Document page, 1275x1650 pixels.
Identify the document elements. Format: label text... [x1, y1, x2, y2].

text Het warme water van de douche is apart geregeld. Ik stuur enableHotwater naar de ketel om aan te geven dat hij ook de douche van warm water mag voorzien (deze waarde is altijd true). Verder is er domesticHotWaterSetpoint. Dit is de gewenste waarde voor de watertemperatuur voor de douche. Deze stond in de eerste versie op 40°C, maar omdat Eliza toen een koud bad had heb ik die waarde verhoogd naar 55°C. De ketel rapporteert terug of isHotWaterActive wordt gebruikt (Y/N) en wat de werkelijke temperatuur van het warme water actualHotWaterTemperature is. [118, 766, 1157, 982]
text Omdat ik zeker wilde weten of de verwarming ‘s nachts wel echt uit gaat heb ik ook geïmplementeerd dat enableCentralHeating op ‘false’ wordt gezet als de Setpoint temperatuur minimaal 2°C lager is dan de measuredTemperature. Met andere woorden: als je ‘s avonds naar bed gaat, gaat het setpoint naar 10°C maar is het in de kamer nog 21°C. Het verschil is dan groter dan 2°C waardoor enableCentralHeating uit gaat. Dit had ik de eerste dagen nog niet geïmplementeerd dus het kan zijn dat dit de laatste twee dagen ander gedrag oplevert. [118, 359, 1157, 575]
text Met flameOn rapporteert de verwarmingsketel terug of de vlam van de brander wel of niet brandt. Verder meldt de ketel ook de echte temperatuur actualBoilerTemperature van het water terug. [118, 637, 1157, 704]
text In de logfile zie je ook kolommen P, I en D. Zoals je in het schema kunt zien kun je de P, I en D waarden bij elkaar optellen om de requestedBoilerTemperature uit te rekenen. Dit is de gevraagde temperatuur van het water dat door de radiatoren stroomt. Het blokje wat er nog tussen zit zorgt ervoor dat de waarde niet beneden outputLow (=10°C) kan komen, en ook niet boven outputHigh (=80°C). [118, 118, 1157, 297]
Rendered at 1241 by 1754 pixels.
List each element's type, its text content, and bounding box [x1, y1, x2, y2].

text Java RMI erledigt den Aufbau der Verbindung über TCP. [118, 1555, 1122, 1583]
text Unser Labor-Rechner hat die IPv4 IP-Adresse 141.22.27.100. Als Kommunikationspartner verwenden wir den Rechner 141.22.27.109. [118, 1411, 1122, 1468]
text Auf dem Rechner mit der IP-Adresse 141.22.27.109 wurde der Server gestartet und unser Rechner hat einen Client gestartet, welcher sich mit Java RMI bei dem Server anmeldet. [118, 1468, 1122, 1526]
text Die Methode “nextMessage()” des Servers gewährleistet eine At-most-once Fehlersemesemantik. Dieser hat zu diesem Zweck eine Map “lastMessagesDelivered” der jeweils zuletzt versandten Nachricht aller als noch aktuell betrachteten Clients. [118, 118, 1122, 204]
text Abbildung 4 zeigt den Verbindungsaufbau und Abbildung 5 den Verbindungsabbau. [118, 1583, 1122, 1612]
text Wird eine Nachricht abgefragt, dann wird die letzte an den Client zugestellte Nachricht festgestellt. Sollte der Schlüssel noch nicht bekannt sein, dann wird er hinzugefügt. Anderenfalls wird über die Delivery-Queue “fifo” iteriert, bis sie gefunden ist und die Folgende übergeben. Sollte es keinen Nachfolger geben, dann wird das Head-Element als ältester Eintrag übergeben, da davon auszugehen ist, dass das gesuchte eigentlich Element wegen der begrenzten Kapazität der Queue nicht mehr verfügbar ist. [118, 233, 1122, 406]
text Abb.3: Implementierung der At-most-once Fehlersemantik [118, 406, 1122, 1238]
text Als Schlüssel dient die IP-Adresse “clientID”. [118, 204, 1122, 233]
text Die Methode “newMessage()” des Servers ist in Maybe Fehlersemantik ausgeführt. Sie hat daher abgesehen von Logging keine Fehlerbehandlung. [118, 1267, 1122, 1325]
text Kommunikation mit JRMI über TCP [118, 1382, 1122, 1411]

++++++++++++++++++++

__Task requirements__
Rewrite all of these lines, replacing "Java RMI" with "Java Remote Method Invocation" wherever it appears and leaving everything else unchanged.

__Response to this exercise__
Document page, 1275x1650 pixels.
Identify the document elements. Format: label text... [x1, y1, x2, y2].

text Het warme water van de douche is apart geregeld. Ik stuur enableHotwater naar de ketel om aan te geven dat hij ook de douche van warm water mag voorzien (deze waarde is altijd true). Verder is er domesticHotWaterSetpoint. Dit is de gewenste waarde voor de watertemperatuur voor de douche. Deze stond in de eerste versie op 40°C, maar omdat Eliza toen een koud bad had heb ik die waarde verhoogd naar 55°C. De ketel rapporteert terug of isHotWaterActive wordt gebruikt (Y/N) en wat de werkelijke temperatuur van het warme water actualHotWaterTemperature is. [118, 766, 1157, 982]
text Omdat ik zeker wilde weten of de verwarming ‘s nachts wel echt uit gaat heb ik ook geïmplementeerd dat enableCentralHeating op ‘false’ wordt gezet als de Setpoint temperatuur minimaal 2°C lager is dan de measuredTemperature. Met andere woorden: als je ‘s avonds naar bed gaat, gaat het setpoint naar 10°C maar is het in de kamer nog 21°C. Het verschil is dan groter dan 2°C waardoor enableCentralHeating uit gaat. Dit had ik de eerste dagen nog niet geïmplementeerd dus het kan zijn dat dit de laatste twee dagen ander gedrag oplevert. [118, 359, 1157, 575]
text Met flameOn rapporteert de verwarmingsketel terug of de vlam van de brander wel of niet brandt. Verder meldt de ketel ook de echte temperatuur actualBoilerTemperature van het water terug. [118, 637, 1157, 704]
text In de logfile zie je ook kolommen P, I en D. Zoals je in het schema kunt zien kun je de P, I en D waarden bij elkaar optellen om de requestedBoilerTemperature uit te rekenen. Dit is de gevraagde temperatuur van het water dat door de radiatoren stroomt. Het blokje wat er nog tussen zit zorgt ervoor dat de waarde niet beneden outputLow (=10°C) kan komen, en ook niet boven outputHigh (=80°C). [118, 118, 1157, 297]
Rendered at 1241 by 1754 pixels.
List each element's type, its text content, and bounding box [x1, y1, x2, y2].

text Java Remote Method Invocation erledigt den Aufbau der Verbindung über TCP. [118, 1555, 1122, 1583]
text Unser Labor-Rechner hat die IPv4 IP-Adresse 141.22.27.100. Als Kommunikationspartner verwenden wir den Rechner 141.22.27.109. [118, 1411, 1122, 1468]
text Auf dem Rechner mit der IP-Adresse 141.22.27.109 wurde der Server gestartet und unser Rechner hat einen Client gestartet, welcher sich mit Java Remote Method Invocation bei dem Server anmeldet. [118, 1468, 1122, 1526]
text Die Methode “nextMessage()” des Servers gewährleistet eine At-most-once Fehlersemesemantik. Dieser hat zu diesem Zweck eine Map “lastMessagesDelivered” der jeweils zuletzt versandten Nachricht aller als noch aktuell betrachteten Clients. [118, 118, 1122, 204]
text Abbildung 4 zeigt den Verbindungsaufbau und Abbildung 5 den Verbindungsabbau. [118, 1583, 1122, 1612]
text Wird eine Nachricht abgefragt, dann wird die letzte an den Client zugestellte Nachricht festgestellt. Sollte der Schlüssel noch nicht bekannt sein, dann wird er hinzugefügt. Anderenfalls wird über die Delivery-Queue “fifo” iteriert, bis sie gefunden ist und die Folgende übergeben. Sollte es keinen Nachfolger geben, dann wird das Head-Element als ältester Eintrag übergeben, da davon auszugehen ist, dass das gesuchte eigentlich Element wegen der begrenzten Kapazität der Queue nicht mehr verfügbar ist. [118, 233, 1122, 406]
text Abb.3: Implementierung der At-most-once Fehlersemantik [118, 406, 1122, 1238]
text Als Schlüssel dient die IP-Adresse “clientID”. [118, 204, 1122, 233]
text Die Methode “newMessage()” des Servers ist in Maybe Fehlersemantik ausgeführt. Sie hat daher abgesehen von Logging keine Fehlerbehandlung. [118, 1267, 1122, 1325]
text Kommunikation mit JRMI über TCP [118, 1382, 1122, 1411]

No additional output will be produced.